Afin de réduire ses coûts, la division ferroviaire de Bombardier fait fabriquer de plus en plus de pièces dans les pays en développement, ce qui inquiète le syndicat des employés du constructeur à La Pocatière.
"Bombardier va devoir s'assurer d'être compétitif. Si je prends l'exemple de l'industrie automobile, une voiture peut être assemblée dans un marché comme le Canada ou les États-Unis, mais quand on regarde les pièces, eh bien il y a un très grand contenu qui vient de marchés à bas coûts.
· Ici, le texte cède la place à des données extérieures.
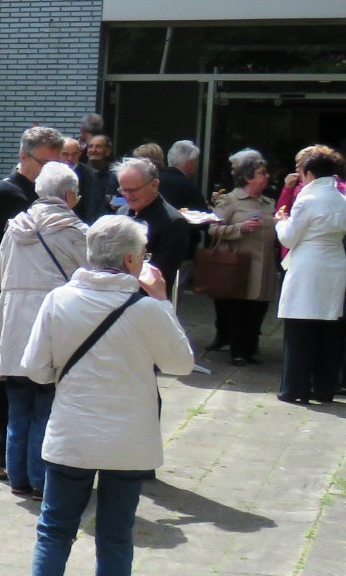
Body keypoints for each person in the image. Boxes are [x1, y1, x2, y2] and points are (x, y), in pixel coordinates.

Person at [0, 216, 192, 576]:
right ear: (129, 259)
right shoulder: (145, 308)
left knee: (53, 533)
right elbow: (181, 364)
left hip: (72, 436)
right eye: (141, 255)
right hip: (130, 442)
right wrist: (162, 300)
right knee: (116, 540)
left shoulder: (59, 299)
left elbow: (36, 368)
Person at [0, 125, 63, 480]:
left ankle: (10, 448)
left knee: (27, 373)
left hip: (33, 298)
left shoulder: (48, 196)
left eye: (57, 162)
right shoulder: (3, 193)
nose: (50, 169)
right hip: (4, 298)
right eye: (44, 162)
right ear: (23, 157)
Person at [0, 162, 87, 498]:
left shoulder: (14, 228)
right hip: (53, 321)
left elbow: (1, 276)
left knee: (18, 407)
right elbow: (86, 278)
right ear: (69, 195)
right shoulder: (75, 231)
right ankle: (40, 481)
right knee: (46, 406)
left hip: (14, 323)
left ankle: (17, 478)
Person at [274, 147, 346, 403]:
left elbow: (289, 237)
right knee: (329, 329)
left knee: (299, 328)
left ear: (310, 172)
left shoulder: (307, 199)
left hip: (308, 265)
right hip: (335, 263)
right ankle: (324, 388)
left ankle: (294, 388)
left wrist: (280, 220)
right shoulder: (341, 198)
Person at [206, 150, 278, 366]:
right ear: (248, 177)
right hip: (238, 265)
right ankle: (237, 351)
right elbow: (212, 229)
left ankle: (249, 348)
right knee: (237, 309)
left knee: (258, 308)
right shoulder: (230, 200)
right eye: (261, 173)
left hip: (264, 265)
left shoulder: (268, 203)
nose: (266, 177)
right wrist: (240, 228)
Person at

Je pense que notre industrie, autant l'aviation que le transport, vit un peu la même chose", a déclaré le président et chef de la direction de Bombardier, Pierre Beaudoin, lors d'une entrevue accordée récemment à La Presse Canadienne au sommet de Davos, en Suisse.
"Ce n'est pas vrai qu'un train, aujourd'hui, peut être fabriqué entièrement en Europe (ou en Amérique du Nord), a-t-il ajouté. Dans le futur, je pense que ça va être des trains globaux avec des pièces qui viennent d'un peu partout dans le monde."
M. Beaudoin a souligné que le secteur de l'aéronautique était plus avancé à cet égard que celui du transport ferroviaire. Ainsi, des composantes d'avions Bombardier qui étaient fabriquées au Japon il n'y a pas si longtemps le sont désormais en Chine.
Il reste que le changement est bien en marche chez Bombardier Transport. Il y a six ans, l'entreprise achetait pour 50 millions $ US de pièces et de services dans des pays à bas coûts. Aujourd'hui, c'est plus de 1 milliard $ US, un chiffre qui continuera de croître à bon rythme, a indiqué le président de Bombardier Transport, André Navarri, en décembre.
Les installations mexicaines de Bombardier Transport ont notamment fabriqué les châssis arrières des voitures à deux étages destinées à l'Agence métropolitaine de transport, les caisses et les sous-châssis des futurs tramways de Toronto ainsi que châssis de bogie des nouvelles voitures du métro de Chicago.
"Notre usine du Mexique va participer à la fabrication des voitures du métro de Montréal comme elle participe à tous les produits qu'on fait en Amérique du Nord", a indiqué Pierre Beaudoin.
C'est en 1992 que Bombardier Transport a acquis sa première usine mexicaine, située à Sahagun, au nord-est de Mexico. Mais ce n'est qu'au cours des dernières années que la fabrication de pièces destinées au reste de l'Amérique du Nord s'est intensifiée. En 2009, l'entreprise a mis sur pied de nouvelles installations de fabrication d'assemblages électriques.
Les syndiqués inquiets
À La Pocatière, où se trouve la seule usine québécoise de Bombardier Transport, les effets de la hausse de la production mexicaine se font sentir.
"On fabrique moins de pièces qu'avant", a affirmé le président du syndicat des employés, Mario Lévesque, au cours d'un entretien téléphonique.
"Il y a des pièces fabriquées au Mexique qui arrivent ici et qu'on ne fait qu'assembler, a-t-il noté. C'est sûr que nous ça nous enlève des emplois à La Pocatière."
Le syndicat ne déplore pas uniquement la délocalisation au Mexique, mais aussi l'accroissement de la sous-traitance au Canada. "Ça nous inquiète, mais c'est difficile de contrôler ça", a soupiré M. Lévesque.
Mais pour Bombardier, qui fait face chaque jour à d'autres multinationales dotées d'usines dans les pays pauvres, il est difficile de se passer de ces économies de coûts, surtout que les marges bénéficiaires sont très minces dans cette industrie.
C'est sans compter que les constructeurs chinois ont commencé à concurrencer Bombardier, Alstom et Siemens dans leurs marchés traditionnels. Pour l'instant, Pierre Beaudoin ne s'attend pas à ce que les Chinois ravissent d'importantes parts de marchés aux Occidentaux.
Il n'exclut pas, toutefois, que l'une des deux principales entreprises chinoises du secteur, CNR et CSR, détrônent bientôt Bombardier de son premier rang mondial.
"C'est réaliste, mais ce sera basé sur leur marché intérieur, a-t-il expliqué. Donc (CNR ou CNR) pourrait devenir le plus gros fabricant au monde avec un marché local qui représenterait un très grand pourcentage de leurs ventes. Maintenant, est-ce que ça change notre stratégie? Non, parce que c'est quelque chose qu'on voit venir depuis longtemps."
Bombardier Transport compte pas moins de 4000 employés en Chine et peut y faire fabriquer des pièces destinées à d'autres marchés dans la mesure où cela ne contrevient pas aux exigences de contenu local établies par les gouvernements.
L'action de Bombardier a clôturé à 6,23 $ lundi, en hausse de 0,2 pour cent, à la Bourse de Toronto.